● **WHAT TO DO**: Reproduce the lines of the entries below, from the line containing "625.3mmHg as the pattern." through the line containing "The pressure is 60mmHg", inclusive, and leave the pictures out.

● **INPUT DATA**:
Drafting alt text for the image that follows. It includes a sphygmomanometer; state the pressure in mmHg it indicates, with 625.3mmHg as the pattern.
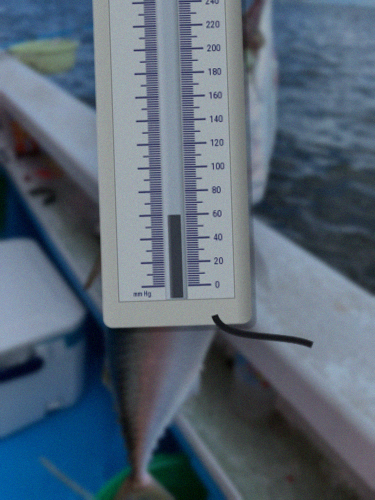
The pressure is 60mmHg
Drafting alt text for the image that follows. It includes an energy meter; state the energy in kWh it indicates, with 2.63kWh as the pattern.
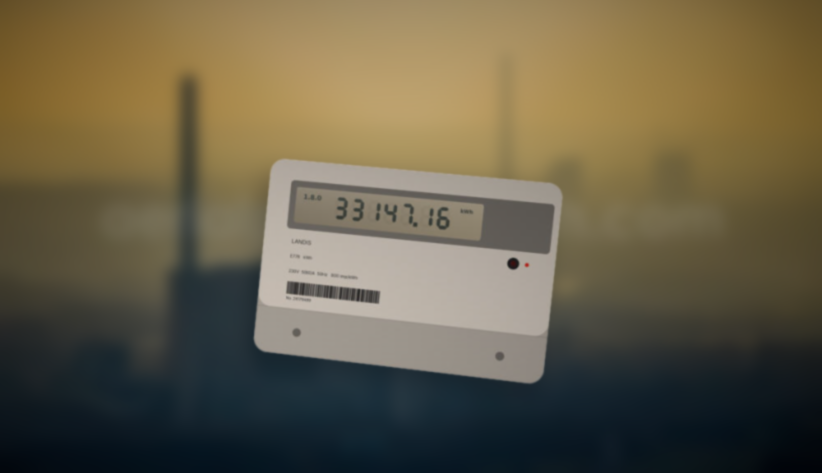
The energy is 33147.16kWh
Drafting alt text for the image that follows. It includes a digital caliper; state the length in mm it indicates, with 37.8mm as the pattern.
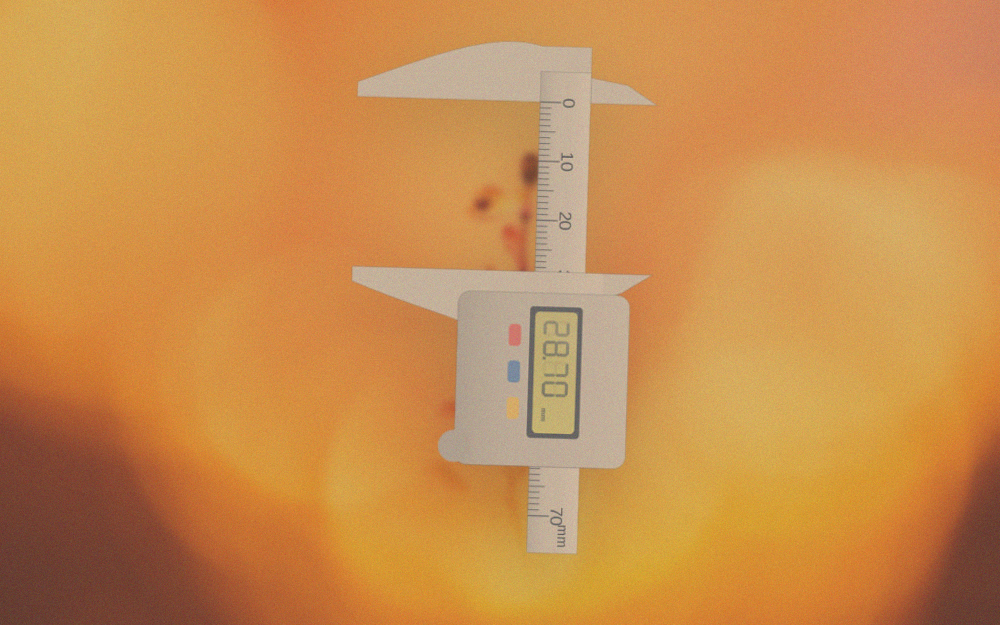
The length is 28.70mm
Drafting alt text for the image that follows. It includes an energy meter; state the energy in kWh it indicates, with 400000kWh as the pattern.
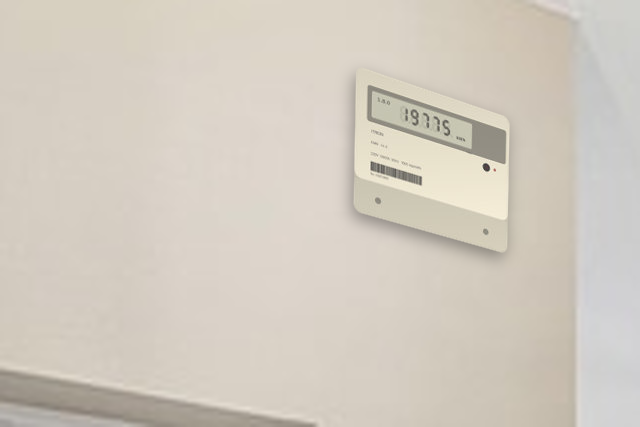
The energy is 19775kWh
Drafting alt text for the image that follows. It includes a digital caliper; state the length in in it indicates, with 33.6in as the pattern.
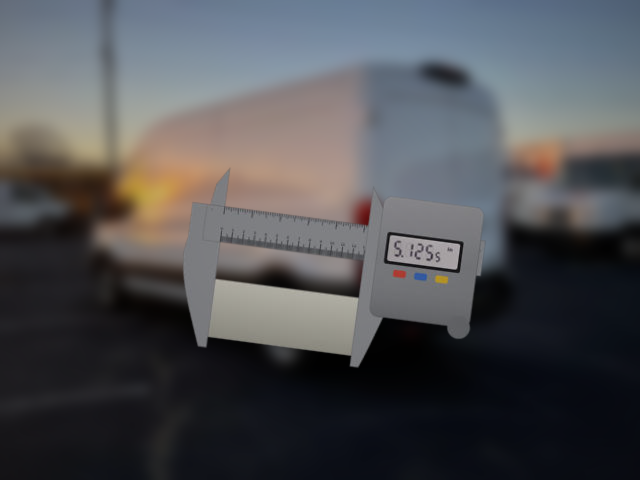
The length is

...

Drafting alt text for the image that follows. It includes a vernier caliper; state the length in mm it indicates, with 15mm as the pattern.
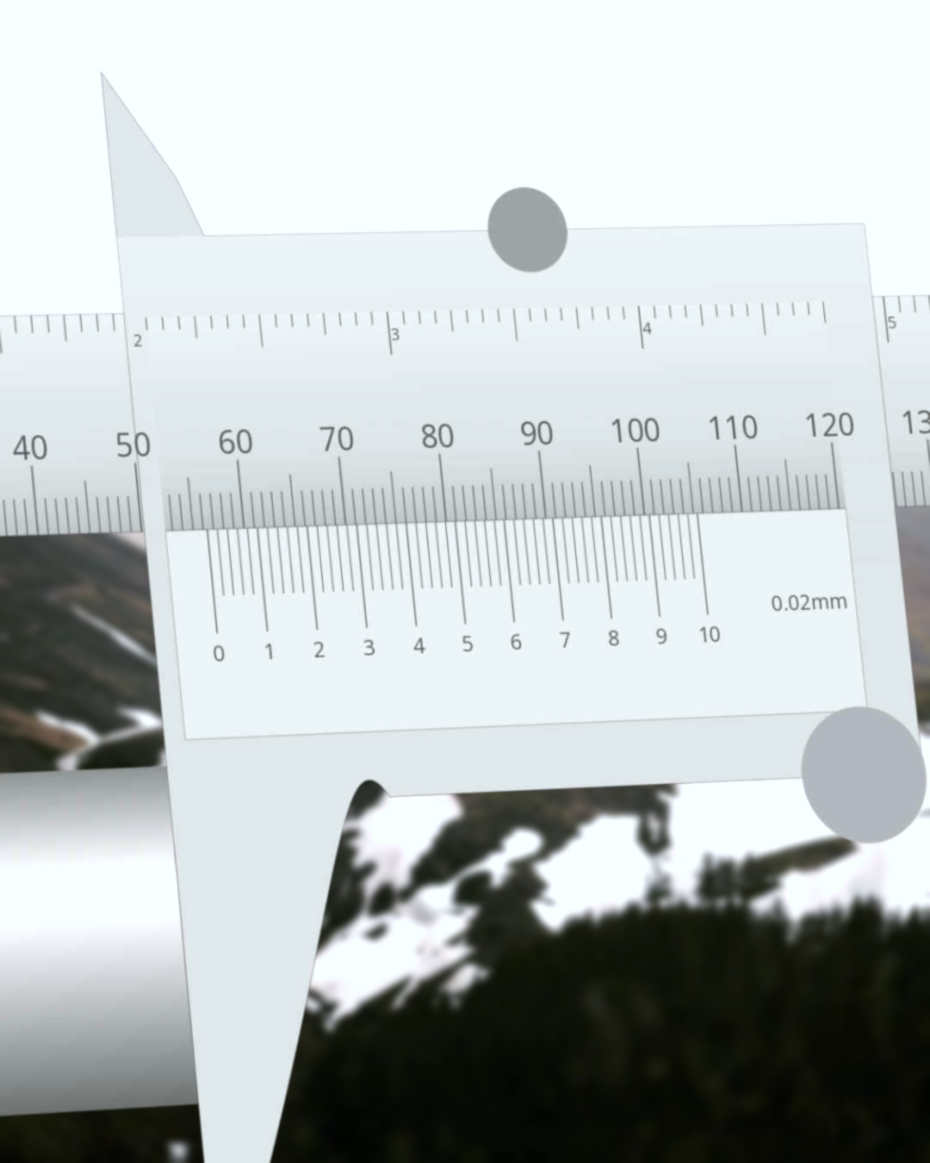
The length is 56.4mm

● **EXERCISE OUTPUT**:
Drafting alt text for the image that follows. It includes a sphygmomanometer; state the pressure in mmHg it indicates, with 625.3mmHg as the pattern.
The pressure is 60mmHg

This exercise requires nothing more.